## Work order
Every record must be given again word for word; no picture belongs in the copy.

(Collected data entries)

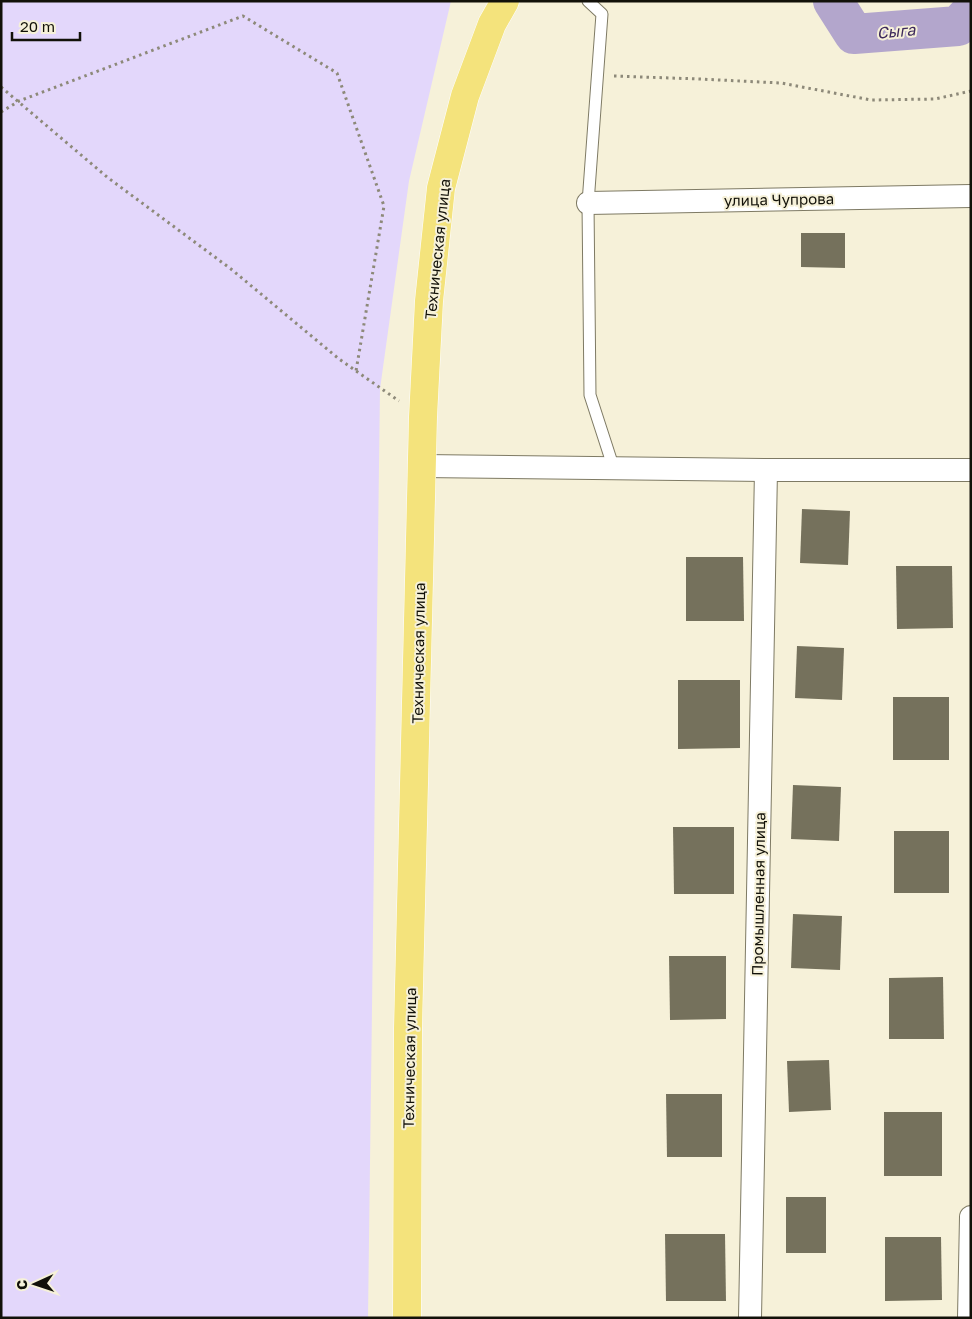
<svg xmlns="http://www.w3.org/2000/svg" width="972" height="1319" font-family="'Golos Text',sans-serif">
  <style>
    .green { fill: #e3d7fb }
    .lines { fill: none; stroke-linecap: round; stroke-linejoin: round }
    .river { stroke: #b3a6cc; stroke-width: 40 }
    .building { fill: #75715c }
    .lane-casing { stroke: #7e7a64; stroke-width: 13 }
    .street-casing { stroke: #7e7a64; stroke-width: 24 }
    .primary-casing { stroke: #fff; stroke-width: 29 }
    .path { stroke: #8d8979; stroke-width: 3; stroke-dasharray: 2.5 4; stroke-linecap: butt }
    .lane { stroke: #fff; stroke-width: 11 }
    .street { stroke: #fff; stroke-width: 22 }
    .primary { stroke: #f4e37c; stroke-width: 28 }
    .labels { text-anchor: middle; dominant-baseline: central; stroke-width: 4; stroke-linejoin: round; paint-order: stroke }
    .street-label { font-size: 15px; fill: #121109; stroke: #f6f1d9 }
    .water-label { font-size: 16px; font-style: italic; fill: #3d295b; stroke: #f6f1d9 }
  </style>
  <rect width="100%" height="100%" fill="#f6f1d9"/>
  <polygon class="green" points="1,1 451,1 409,181 380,389 368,1318 1,1318"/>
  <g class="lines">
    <polyline class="river" points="833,1 854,34 958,26 971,12"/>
  </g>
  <g class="building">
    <polygon points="801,233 845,233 845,268 801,267"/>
    <polygon points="802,509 850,511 848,565 800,563"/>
    <polygon points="686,557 743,557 744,621 686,621"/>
    <polygon points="896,566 952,566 953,628 897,629"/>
    <polygon points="797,646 844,648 842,700 795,698"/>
    <polygon points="678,680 740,680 740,748 678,749"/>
    <rect x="893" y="697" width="56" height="63"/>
    <polygon points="793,785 841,787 839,841 791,839"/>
    <polygon points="673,827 734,827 734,894 674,894"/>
    <rect x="894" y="831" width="55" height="62"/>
    <polygon points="793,914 842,916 840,970 791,968"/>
    <polygon points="669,956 726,956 726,1019 670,1020"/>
    <polygon points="943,977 944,1039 889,1039 889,978"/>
    <polygon points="829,1060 831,1110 789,1112 787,1061"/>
    <polygon points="666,1094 722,1094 722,1157 667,1157"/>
    <rect x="884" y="1112" width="58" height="64"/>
    <rect x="786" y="1197" width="40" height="56"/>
    <polygon points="665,1234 725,1234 726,1301 666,1301"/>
    <polygon points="885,1237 941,1237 942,1300 885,1301"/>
  </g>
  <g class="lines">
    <g class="lane-casing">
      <polyline id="lane" points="588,1 602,14 588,203 590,395 614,469"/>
    </g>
    <g class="street-casing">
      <g id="street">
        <polyline points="588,203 971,196"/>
        <polyline points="422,466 766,470 971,470"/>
        <polyline points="750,1318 766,470"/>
        <polyline points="969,1318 971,1217"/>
      </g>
    </g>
    <g class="primary-casing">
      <polyline id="primary" points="407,1318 408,1028 423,417 429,301 441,188 465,96 492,24 505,1"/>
    </g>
    <g class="path">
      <polyline points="614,76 699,79 781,83 871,100 935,99 971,91"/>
      <polyline points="1,87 107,177 231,269 339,359 399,401"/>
      <polyline points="1,112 19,101 243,16 337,73 384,206 356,371"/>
    </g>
    <use href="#lane" class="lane"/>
    <use href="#street" class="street"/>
    <use href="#primary" class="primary"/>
  </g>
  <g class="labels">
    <g class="street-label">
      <text transform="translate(779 199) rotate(-1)">улица Чупрова</text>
      <text transform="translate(437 249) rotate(-84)">Техническая улица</text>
      <text transform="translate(418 653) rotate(-89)">Техническая улица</text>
      <text transform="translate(758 894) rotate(-89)">Промышленная улица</text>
      <text transform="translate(409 1058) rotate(-89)">Техническая улица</text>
    </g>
    <g class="water-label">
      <text transform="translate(896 31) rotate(-5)">Сыга</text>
    </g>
  </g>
  <rect width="972" height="1319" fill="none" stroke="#121109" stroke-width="5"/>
  <g transform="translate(35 1284) rotate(267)" stroke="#f6f1d9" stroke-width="4" paint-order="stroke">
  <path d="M0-4L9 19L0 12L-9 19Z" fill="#121109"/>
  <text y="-8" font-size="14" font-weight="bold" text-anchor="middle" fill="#121109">С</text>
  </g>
  <path d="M12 32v8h68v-8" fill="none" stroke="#121109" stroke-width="2.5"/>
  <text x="20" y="32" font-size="15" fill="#121109" stroke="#f6f1d9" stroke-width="4" paint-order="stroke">20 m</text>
</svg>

## Output of the exercise
<svg xmlns="http://www.w3.org/2000/svg" width="972" height="1319" font-family="'Golos Text',sans-serif">
  <style>
    .green { fill: #e3d7fb }
    .lines { fill: none; stroke-linecap: round; stroke-linejoin: round }
    .river { stroke: #b3a6cc; stroke-width: 40 }
    .building { fill: #75715c }
    .lane-casing { stroke: #7e7a64; stroke-width: 13 }
    .street-casing { stroke: #7e7a64; stroke-width: 24 }
    .primary-casing { stroke: #fff; stroke-width: 29 }
    .path { stroke: #8d8979; stroke-width: 3; stroke-dasharray: 2.5 4; stroke-linecap: butt }
    .lane { stroke: #fff; stroke-width: 11 }
    .street { stroke: #fff; stroke-width: 22 }
    .primary { stroke: #f4e37c; stroke-width: 28 }
    .labels { text-anchor: middle; dominant-baseline: central; stroke-width: 4; stroke-linejoin: round; paint-order: stroke }
    .street-label { font-size: 15px; fill: #121109; stroke: #f6f1d9 }
    .water-label { font-size: 16px; font-style: italic; fill: #3d295b; stroke: #f6f1d9 }
  </style>
  <rect width="100%" height="100%" fill="#f6f1d9"/>
  <polygon class="green" points="1,1 451,1 409,181 380,389 368,1318 1,1318"/>
  <g class="lines">
    <polyline class="river" points="833,1 854,34 958,26 971,12"/>
  </g>
  <g class="building">
    <polygon points="801,233 845,233 845,268 801,267"/>
    <polygon points="802,509 850,511 848,565 800,563"/>
    <polygon points="686,557 743,557 744,621 686,621"/>
    <polygon points="896,566 952,566 953,628 897,629"/>
    <polygon points="797,646 844,648 842,700 795,698"/>
    <polygon points="678,680 740,680 740,748 678,749"/>
    <rect x="893" y="697" width="56" height="63"/>
    <polygon points="793,785 841,787 839,841 791,839"/>
    <polygon points="673,827 734,827 734,894 674,894"/>
    <rect x="894" y="831" width="55" height="62"/>
    <polygon points="793,914 842,916 840,970 791,968"/>
    <polygon points="669,956 726,956 726,1019 670,1020"/>
    <polygon points="943,977 944,1039 889,1039 889,978"/>
    <polygon points="829,1060 831,1110 789,1112 787,1061"/>
    <polygon points="666,1094 722,1094 722,1157 667,1157"/>
    <rect x="884" y="1112" width="58" height="64"/>
    <rect x="786" y="1197" width="40" height="56"/>
    <polygon points="665,1234 725,1234 726,1301 666,1301"/>
    <polygon points="885,1237 941,1237 942,1300 885,1301"/>
  </g>
  <g class="lines">
    <g class="lane-casing">
      <polyline id="lane" points="588,1 602,14 588,203 590,395 614,469"/>
    </g>
    <g class="street-casing">
      <g id="street">
        <polyline points="588,203 971,196"/>
        <polyline points="422,466 766,470 971,470"/>
        <polyline points="750,1318 766,470"/>
        <polyline points="969,1318 971,1217"/>
      </g>
    </g>
    <g class="primary-casing">
      <polyline id="primary" points="407,1318 408,1028 423,417 429,301 441,188 465,96 492,24 505,1"/>
    </g>
    <g class="path">
      <polyline points="614,76 699,79 781,83 871,100 935,99 971,91"/>
      <polyline points="1,87 107,177 231,269 339,359 399,401"/>
      <polyline points="1,112 19,101 243,16 337,73 384,206 356,371"/>
    </g>
    <use href="#lane" class="lane"/>
    <use href="#street" class="street"/>
    <use href="#primary" class="primary"/>
  </g>
  <g class="labels">
    <g class="street-label">
      <text transform="translate(779 199) rotate(-1)">улица Чупрова</text>
      <text transform="translate(437 249) rotate(-84)">Техническая улица</text>
      <text transform="translate(418 653) rotate(-89)">Техническая улица</text>
      <text transform="translate(758 894) rotate(-89)">Промышленная улица</text>
      <text transform="translate(409 1058) rotate(-89)">Техническая улица</text>
    </g>
    <g class="water-label">
      <text transform="translate(896 31) rotate(-5)">Сыга</text>
    </g>
  </g>
  <rect width="972" height="1319" fill="none" stroke="#121109" stroke-width="5"/>
  <g transform="translate(35 1284) rotate(267)" stroke="#f6f1d9" stroke-width="4" paint-order="stroke">
  <path d="M0-4L9 19L0 12L-9 19Z" fill="#121109"/>
  <text y="-8" font-size="14" font-weight="bold" text-anchor="middle" fill="#121109">С</text>
  </g>
  <path d="M12 32v8h68v-8" fill="none" stroke="#121109" stroke-width="2.5"/>
  <text x="20" y="32" font-size="15" fill="#121109" stroke="#f6f1d9" stroke-width="4" paint-order="stroke">20 m</text>
</svg>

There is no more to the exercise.